Among the most successful chapters are those that tackle real policy dilemmas. Chapter Five, for example, deals with the question "Is Shale Gas a Bridge to a Clean Energy Future?" While shale gas production has become a booming industry in the U.S., its future in Europe remains uncertain due to concerns over environmental impacts and regulatory barriers. The authors first survey the pros of the new technology: shale gas is abundant and affordable; it is the cleanest of all fossil fuels; and its exploitation holds the promise of boosting employment, tax revenues and economic growth. Following this, the book then turns to examining the main counter-arguments: the process of extracting shale gas is prone to causing water pollution; it turns out to be much more expensive if the necessary environmental protection measures are included in the calculation; and it runs the risk of slowing down investment in even cleaner sources of energy, mostly renewables. In concluding, the authors make the sensible suggestion that the costs and benefits of shale gas are distributed unevenly and manifest themselves at different scales. The common ground position is thus to treat shale gas production only as a short-term solution, as a bridge towards cleaner energy sources provided it is governed by tight regulations.

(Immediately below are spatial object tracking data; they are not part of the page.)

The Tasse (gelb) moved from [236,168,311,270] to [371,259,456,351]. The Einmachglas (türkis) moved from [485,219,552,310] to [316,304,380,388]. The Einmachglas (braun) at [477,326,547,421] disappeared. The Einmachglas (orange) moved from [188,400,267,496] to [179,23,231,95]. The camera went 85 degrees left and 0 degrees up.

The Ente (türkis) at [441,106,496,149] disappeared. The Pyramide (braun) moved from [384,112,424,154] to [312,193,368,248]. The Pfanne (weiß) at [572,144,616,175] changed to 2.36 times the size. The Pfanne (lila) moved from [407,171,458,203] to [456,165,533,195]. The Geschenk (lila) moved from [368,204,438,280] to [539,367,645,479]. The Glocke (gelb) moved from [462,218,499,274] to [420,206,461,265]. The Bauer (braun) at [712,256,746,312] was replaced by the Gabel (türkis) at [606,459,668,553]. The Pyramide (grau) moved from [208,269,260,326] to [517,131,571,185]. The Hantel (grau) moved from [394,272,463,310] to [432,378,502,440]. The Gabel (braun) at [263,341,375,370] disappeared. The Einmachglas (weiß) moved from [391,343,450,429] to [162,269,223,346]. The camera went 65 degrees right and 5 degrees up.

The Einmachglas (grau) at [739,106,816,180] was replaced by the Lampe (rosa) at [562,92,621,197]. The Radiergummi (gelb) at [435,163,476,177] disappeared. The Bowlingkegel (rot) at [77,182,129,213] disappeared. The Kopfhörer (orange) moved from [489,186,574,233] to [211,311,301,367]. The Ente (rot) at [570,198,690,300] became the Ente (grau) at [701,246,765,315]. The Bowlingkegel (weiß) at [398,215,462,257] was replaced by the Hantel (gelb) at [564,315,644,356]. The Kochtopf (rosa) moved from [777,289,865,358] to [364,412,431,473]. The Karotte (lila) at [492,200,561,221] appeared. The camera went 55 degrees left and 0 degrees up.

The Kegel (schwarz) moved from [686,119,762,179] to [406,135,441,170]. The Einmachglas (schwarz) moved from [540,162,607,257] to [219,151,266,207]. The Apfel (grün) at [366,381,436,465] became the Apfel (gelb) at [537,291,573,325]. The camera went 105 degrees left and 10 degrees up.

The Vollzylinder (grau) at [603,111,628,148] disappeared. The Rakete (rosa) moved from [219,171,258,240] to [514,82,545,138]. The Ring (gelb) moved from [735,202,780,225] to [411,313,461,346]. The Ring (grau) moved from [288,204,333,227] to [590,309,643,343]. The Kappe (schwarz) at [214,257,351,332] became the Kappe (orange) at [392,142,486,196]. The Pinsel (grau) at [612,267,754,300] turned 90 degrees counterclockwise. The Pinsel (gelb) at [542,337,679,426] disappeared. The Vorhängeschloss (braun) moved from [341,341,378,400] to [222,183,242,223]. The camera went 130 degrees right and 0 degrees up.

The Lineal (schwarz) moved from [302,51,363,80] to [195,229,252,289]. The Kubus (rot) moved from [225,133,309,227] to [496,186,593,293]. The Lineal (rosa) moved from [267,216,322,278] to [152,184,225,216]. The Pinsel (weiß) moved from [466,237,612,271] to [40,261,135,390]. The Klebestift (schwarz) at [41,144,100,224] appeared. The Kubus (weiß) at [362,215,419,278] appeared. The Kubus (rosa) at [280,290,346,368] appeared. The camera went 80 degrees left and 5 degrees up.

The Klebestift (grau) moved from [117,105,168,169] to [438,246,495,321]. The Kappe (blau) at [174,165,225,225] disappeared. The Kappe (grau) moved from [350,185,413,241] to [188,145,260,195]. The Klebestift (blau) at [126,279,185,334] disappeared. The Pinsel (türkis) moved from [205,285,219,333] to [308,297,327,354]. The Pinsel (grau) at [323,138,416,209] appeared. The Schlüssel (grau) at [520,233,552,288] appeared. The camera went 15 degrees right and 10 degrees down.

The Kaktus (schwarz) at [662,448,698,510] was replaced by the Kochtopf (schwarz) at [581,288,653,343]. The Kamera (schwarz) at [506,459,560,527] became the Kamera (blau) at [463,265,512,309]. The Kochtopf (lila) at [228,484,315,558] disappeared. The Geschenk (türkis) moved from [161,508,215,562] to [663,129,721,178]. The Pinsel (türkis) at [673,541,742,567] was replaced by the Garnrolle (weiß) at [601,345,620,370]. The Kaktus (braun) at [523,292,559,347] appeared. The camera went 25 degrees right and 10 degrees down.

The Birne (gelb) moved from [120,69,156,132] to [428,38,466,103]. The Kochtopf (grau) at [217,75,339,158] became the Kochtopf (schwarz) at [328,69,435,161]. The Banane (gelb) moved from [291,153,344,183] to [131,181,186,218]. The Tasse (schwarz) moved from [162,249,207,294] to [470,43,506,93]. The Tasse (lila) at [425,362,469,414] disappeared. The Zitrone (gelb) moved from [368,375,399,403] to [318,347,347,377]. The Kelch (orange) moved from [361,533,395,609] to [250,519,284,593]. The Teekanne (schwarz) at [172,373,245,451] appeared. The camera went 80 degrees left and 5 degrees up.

Some of the less successful chapters deal with questions that address seemingly difficult dilemmas but no longer pose major challenges in contemporary policy debates. This is the case, for example, with Chapter Nine on "Is Mitigation or Adaptation the Best Way to Address Climate Change?" This question may once have been a thorny issue in international climate politics. Indeed, during the 1990s, the UN climate regime strongly prioritized mitigation over adaptation, but this divide has since been toned down considerably. Cutting down greenhouse gas emissions and adapting to a warming climate are now recognized and supported as important policy goals. The common ground position that the authors advocate — "adaptation and mitigation should be co-optimized" (201) — thus comes across as a bland restatement of what has become a common-sense position.

Despite this, the book has many strengths and is highly recommended to anyone who is keen to understand the most pressing issues in global energy policy. The authors manage to inject a rational tone into what is often a shrill debate, and their survey of the research and policy discussions is a real tour de force that will be of benefit not only to students but also practitioners of energy policy.